◆ AIM OF THE TASK
Read the clock-changing story below and decide whether each statement agrees with it. Answer yes or no for each, and quote the words from the story that settle it.
1. The neighbor said to set the clocks back an hour.
2. The cabin had no telephone or computer connection.
3. The writer's cell phone showed the new time.

◆ EXCERPT
^^^^^^^^

April Fool’s came early this year. And I was the fool. This all started with a neighbor lady I ran into at the store, right before leaving for a weekend in the mountains. Most authoritatively she told me that it would be time to change the clocks Saturday night.
“Be sure before you go to bed,” she advised. “Change the clocks to an hour ahead.”
Surrounded by snow-frosted pines, the cabin was halcyon a place as ever there was: unplugged from telephone and computer. This alpine abode belonged to a hyper-clean friend who expected it immaculate at the end of the stay. Ordinarily, I don’t give a hoot about crumbs and stains, but being in somebody else’s place put me on my best behavior. The afternoon of my departure, I did a thorough tidying up. For good measure I decided to change the multiple clocks: the stove clock, the cuckoo clock in the living room and the clock on the mantle, not to mention the LED alarm radio in the bedroom. When this tricky procedure—which required mastery of diverse technologies spanning centuries—was completed, I glanced at my cell phone. Funny, it was still on the old time.
Turns out my neighbor was wrong about Daylight Saving by a week.

^^^^^^^^

◆ EXTRACTED ENTRIES

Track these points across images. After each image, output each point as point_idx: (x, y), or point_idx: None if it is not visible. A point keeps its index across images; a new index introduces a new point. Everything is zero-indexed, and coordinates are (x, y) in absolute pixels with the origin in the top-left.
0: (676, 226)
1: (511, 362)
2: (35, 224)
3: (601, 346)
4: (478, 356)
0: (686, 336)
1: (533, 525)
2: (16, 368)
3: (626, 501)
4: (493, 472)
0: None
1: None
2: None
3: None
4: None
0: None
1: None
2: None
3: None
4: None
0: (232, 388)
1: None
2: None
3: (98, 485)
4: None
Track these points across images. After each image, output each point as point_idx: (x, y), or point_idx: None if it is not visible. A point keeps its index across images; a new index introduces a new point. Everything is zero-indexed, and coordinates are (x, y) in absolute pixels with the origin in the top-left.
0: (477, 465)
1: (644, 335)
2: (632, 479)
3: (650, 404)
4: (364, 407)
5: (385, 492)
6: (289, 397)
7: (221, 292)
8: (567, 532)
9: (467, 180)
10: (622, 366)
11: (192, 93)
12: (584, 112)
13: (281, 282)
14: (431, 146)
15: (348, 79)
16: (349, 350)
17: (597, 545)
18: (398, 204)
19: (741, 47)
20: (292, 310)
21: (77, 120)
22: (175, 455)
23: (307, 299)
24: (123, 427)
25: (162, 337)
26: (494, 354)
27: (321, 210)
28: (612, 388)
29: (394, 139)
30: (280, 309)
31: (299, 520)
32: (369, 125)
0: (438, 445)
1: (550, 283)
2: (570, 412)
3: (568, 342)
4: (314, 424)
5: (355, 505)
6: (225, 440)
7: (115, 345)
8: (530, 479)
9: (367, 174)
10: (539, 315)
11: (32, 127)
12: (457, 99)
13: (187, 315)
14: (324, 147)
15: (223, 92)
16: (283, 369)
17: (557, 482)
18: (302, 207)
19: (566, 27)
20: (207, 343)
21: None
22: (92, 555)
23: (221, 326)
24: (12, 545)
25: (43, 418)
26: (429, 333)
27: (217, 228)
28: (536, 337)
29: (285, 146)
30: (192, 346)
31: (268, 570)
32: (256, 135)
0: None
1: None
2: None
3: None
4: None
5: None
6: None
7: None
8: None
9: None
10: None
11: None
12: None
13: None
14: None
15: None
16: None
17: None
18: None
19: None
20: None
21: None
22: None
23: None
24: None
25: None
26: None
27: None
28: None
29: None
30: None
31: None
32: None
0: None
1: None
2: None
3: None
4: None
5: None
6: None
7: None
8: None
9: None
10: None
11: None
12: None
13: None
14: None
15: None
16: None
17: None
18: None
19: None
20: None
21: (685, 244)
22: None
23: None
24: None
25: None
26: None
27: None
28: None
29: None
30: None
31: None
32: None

^^^^^^^^

◆ SOLUTION TO THIS EXERCISE
1. No: "Change the clocks to an hour ahead."
2. Yes: "unplugged from telephone and computer"
3. No: "Funny, it was still on the old time."